Mientras el mundo ha ido cambiando de paradigmas conflictivos, de la lucha de clases a la guerra entre civilizaciones y así hasta la problemática actual sobre los géneros, por ejemplo, qué no habremos ensayado los venezolanos desde la Independencia hasta el presente. Hiperquinéticos y nebulosos como somos, militares, curas y civiles, con todas sus variantes y productos posibles, hemos insistido en la ambición de inventarnos un “nosotros”, resbaladizo pronombre personal de nuestras cuitas, con el cual concedernos identidad y sentido en común.
En ese fangoso dilema, propio de adolescentes, del cual los historiadores y más dan cuenta reiterada, divagamos sostenidamente, hoy también; es el laberinto interminable que la realidad impone que es tan solo uno de los rostros de nuestra crisis de identidad.
No existe acta, himno, declaración, exhortación pública, comunicado, bandería, invitación al voto, que no se apoye en una supuesta legitimidad de origen asentada en el plural representativo y que no se adjudique a su vez presumida validación sostenida en un fantasma: las grandes mayorías, los abajo firmantes, la ilusión traumática por el plural; el culto narcisista del elusivo por inexistente y cuántas veces más “nosotros”.
El culto por la figura de Bolívar, por ejemplo, el héroe, ese caudillo originario convertido en filosofía criolla, que tantas veces por criticado de narcisista y ególatra no se hace más que invocarlo, reiterarlo e implorarlo como mito, se acompaña y complementa en fingida contradicción con otro culto ahora por lo plural, el pueblo por ejemplo, que trata de convertirse con relativo éxito en un nuevo mesías; lo propio de las partes trasladado al común y rasante denominador por debajo de la vieja letanía libertaria e igualitaria y fatalmente simplificadora. ¿Fatalmente?
Y esa construcción del particular “nosotros” como sinónimo de todos, requiere para existir de una debilidad que le dé oxígeno y justificación, territorio, que no es otra que la de una crisis política existencial como expresión de un expediente íntimo colectivo que adjudica o atribuye los males propios defensivamente siempre a otros, presentes o ausentes, sean estos los vecinos, el imperio, la burguesía apátrida, los traidores internos y demás, entre ellos el pasado.
Sobre ese colchón de complejos antes apuntado se momifican las justificaciones, los prejuicios, los miedos, el poder; se valida la construcción social de una identidad interrumpida o postergada por culpa de otros, por lo que no hemos podido llegar a ser por nuestros propios medios lo que íbamos a ser.
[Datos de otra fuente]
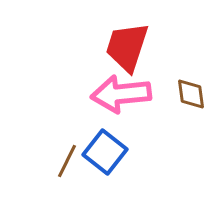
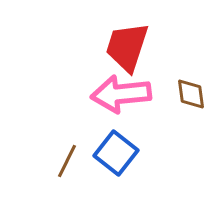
blue square: moved 11 px right, 1 px down
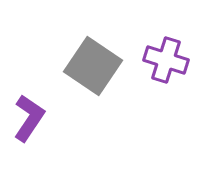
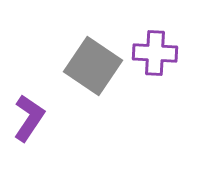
purple cross: moved 11 px left, 7 px up; rotated 15 degrees counterclockwise
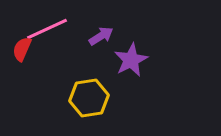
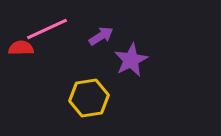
red semicircle: moved 1 px left, 1 px up; rotated 65 degrees clockwise
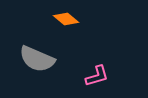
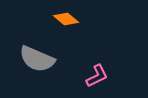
pink L-shape: rotated 10 degrees counterclockwise
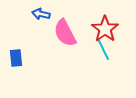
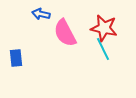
red star: moved 1 px left, 1 px up; rotated 24 degrees counterclockwise
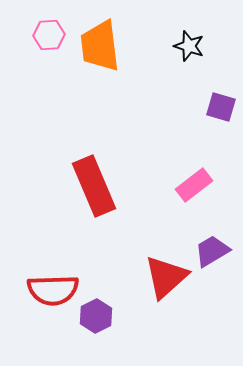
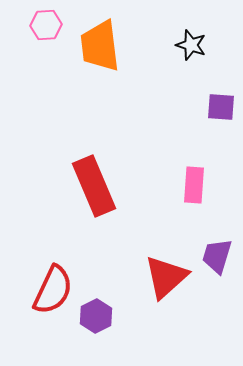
pink hexagon: moved 3 px left, 10 px up
black star: moved 2 px right, 1 px up
purple square: rotated 12 degrees counterclockwise
pink rectangle: rotated 48 degrees counterclockwise
purple trapezoid: moved 5 px right, 5 px down; rotated 42 degrees counterclockwise
red semicircle: rotated 63 degrees counterclockwise
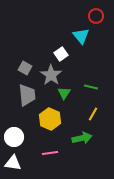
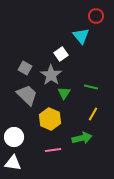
gray trapezoid: rotated 40 degrees counterclockwise
pink line: moved 3 px right, 3 px up
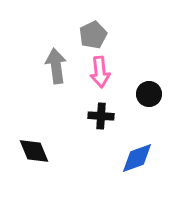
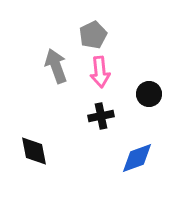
gray arrow: rotated 12 degrees counterclockwise
black cross: rotated 15 degrees counterclockwise
black diamond: rotated 12 degrees clockwise
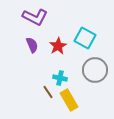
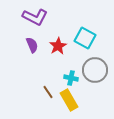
cyan cross: moved 11 px right
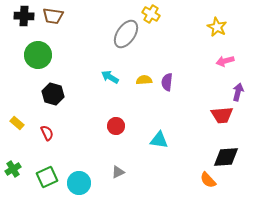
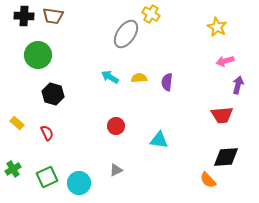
yellow semicircle: moved 5 px left, 2 px up
purple arrow: moved 7 px up
gray triangle: moved 2 px left, 2 px up
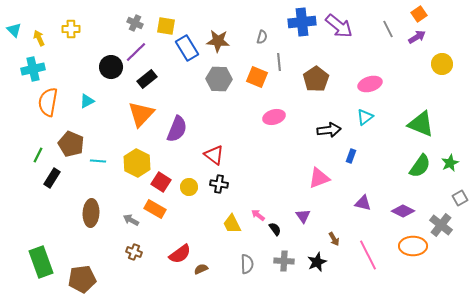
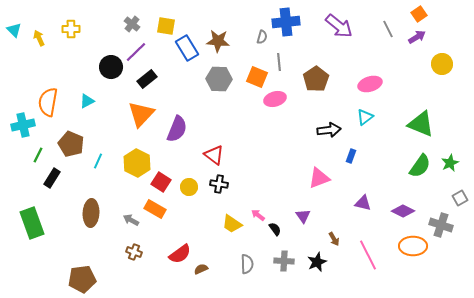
blue cross at (302, 22): moved 16 px left
gray cross at (135, 23): moved 3 px left, 1 px down; rotated 14 degrees clockwise
cyan cross at (33, 69): moved 10 px left, 56 px down
pink ellipse at (274, 117): moved 1 px right, 18 px up
cyan line at (98, 161): rotated 70 degrees counterclockwise
yellow trapezoid at (232, 224): rotated 30 degrees counterclockwise
gray cross at (441, 225): rotated 20 degrees counterclockwise
green rectangle at (41, 262): moved 9 px left, 39 px up
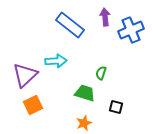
Pretextos, dictaduras, siempre pretextos.
Así, y pienso que Venezuela no sea caso único, subsiste la plañidera obsesión por el plural, el mito de la conciencia de lo colectivo, a menos que se evoque la figura almidonada e idolatrada del héroe salvador ausente, que no sería más, así lo venden, que la encarnación del ente, del alma colectiva: los padres civiles y militares de la patria.
La Venezuela de hoy, que es la de siempre, repartida como en la Colonia entre majestades, militares, curas y civiles, no ha alcanzado la madurez suficiente, necesaria y requerida, para construir con arrojo y sentido de siembra histórica un país durable, estable, civil-civilizado y próspero de y para todos. «Pasajeros en tránsito” pudiera definirnos. Buscadores de minas, de dioses, de héroes sustitutos, de coraje también.
Este discurso tantas veces reiterado vale la pena recordarlo no como reiteración de una visión trágica de lo que hemos sido y vamos a seguir siendo cual interminable gerundio, sino para que nos permita ver en adelante lo que podemos hacer y sin miedo con nuestra responsabilidad individual intransferible, que cada quien posee como tesoro heredado y propio.